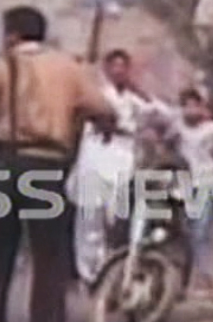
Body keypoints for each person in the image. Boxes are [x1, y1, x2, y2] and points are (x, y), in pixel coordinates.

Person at [0, 6, 115, 322]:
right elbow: (101, 108)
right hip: (48, 168)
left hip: (1, 167)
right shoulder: (69, 69)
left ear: (11, 35)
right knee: (49, 256)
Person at [68, 49, 172, 281]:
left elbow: (167, 117)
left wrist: (141, 92)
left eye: (122, 66)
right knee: (90, 216)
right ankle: (90, 272)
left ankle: (115, 266)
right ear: (106, 69)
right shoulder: (96, 94)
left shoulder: (136, 100)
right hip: (95, 154)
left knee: (117, 216)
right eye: (113, 66)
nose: (118, 71)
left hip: (123, 157)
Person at [170, 89, 213, 300]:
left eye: (194, 105)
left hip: (208, 183)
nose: (190, 110)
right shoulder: (178, 129)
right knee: (187, 235)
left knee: (201, 235)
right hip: (186, 185)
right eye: (186, 105)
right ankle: (187, 284)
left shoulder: (212, 130)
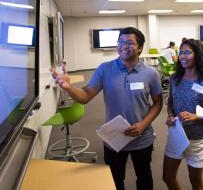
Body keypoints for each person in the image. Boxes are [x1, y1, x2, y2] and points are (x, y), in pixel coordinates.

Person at [50, 27, 163, 190]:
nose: (124, 46)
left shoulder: (151, 73)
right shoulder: (105, 69)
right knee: (114, 179)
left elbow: (158, 103)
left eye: (130, 42)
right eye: (121, 42)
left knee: (144, 176)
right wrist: (68, 87)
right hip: (114, 137)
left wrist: (143, 124)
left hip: (142, 137)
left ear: (140, 48)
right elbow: (85, 96)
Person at [162, 39, 203, 190]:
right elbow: (170, 102)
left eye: (187, 52)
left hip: (197, 138)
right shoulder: (175, 78)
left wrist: (197, 116)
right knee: (167, 177)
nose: (182, 56)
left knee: (195, 181)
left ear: (198, 55)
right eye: (181, 52)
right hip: (177, 134)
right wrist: (170, 114)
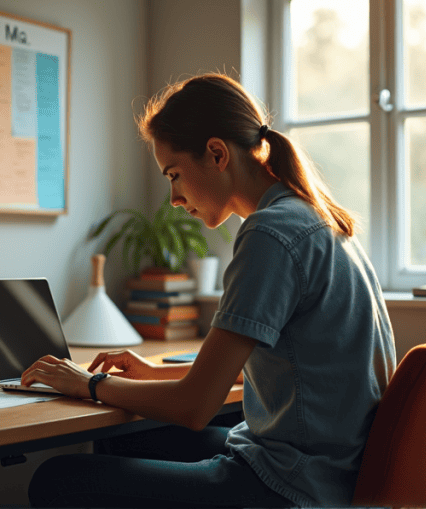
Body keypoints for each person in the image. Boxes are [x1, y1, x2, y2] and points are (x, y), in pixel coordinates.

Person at [21, 73, 397, 508]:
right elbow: (273, 368)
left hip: (291, 486)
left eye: (174, 174)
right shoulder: (316, 220)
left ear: (217, 154)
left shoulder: (270, 235)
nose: (174, 198)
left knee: (58, 479)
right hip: (331, 471)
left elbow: (194, 407)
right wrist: (157, 373)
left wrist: (89, 383)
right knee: (128, 441)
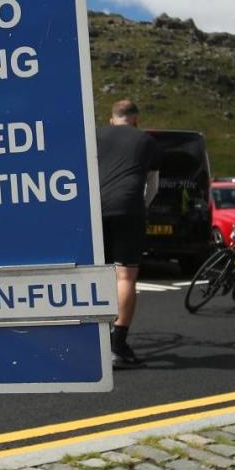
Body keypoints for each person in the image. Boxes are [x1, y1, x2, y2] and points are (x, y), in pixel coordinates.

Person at [96, 98, 161, 367]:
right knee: (125, 274)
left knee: (98, 271)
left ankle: (94, 338)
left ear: (112, 119)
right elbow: (152, 186)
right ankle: (118, 346)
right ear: (136, 119)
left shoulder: (96, 135)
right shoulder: (145, 141)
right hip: (127, 208)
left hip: (94, 208)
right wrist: (141, 209)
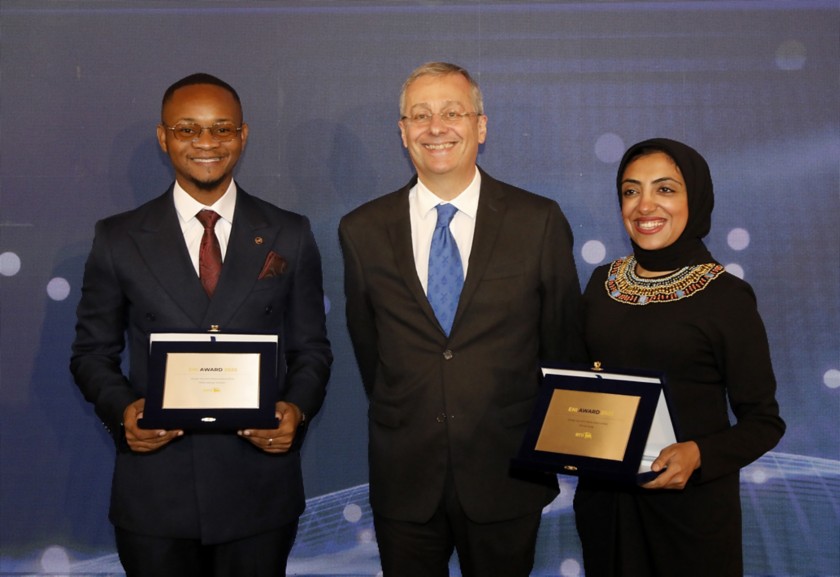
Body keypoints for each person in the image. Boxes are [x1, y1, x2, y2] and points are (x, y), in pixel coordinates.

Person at [70, 73, 332, 577]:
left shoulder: (289, 232)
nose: (207, 143)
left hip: (257, 490)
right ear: (163, 137)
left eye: (222, 129)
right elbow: (91, 355)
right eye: (188, 130)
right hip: (155, 494)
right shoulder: (118, 238)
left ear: (243, 135)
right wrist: (123, 411)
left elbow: (312, 350)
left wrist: (296, 411)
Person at [338, 62, 583, 577]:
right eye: (420, 115)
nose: (436, 127)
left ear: (481, 125)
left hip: (507, 475)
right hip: (405, 479)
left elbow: (562, 348)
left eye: (453, 112)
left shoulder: (537, 221)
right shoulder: (361, 230)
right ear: (403, 132)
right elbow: (371, 352)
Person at [575, 138, 785, 576]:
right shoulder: (601, 284)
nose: (645, 205)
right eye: (631, 191)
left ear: (697, 198)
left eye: (665, 189)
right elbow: (578, 388)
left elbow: (764, 421)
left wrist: (699, 454)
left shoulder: (726, 296)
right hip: (607, 511)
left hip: (691, 518)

------------------------------------------------------------------------

Count the lines above that contain the word "nose", and reply with only that number.

8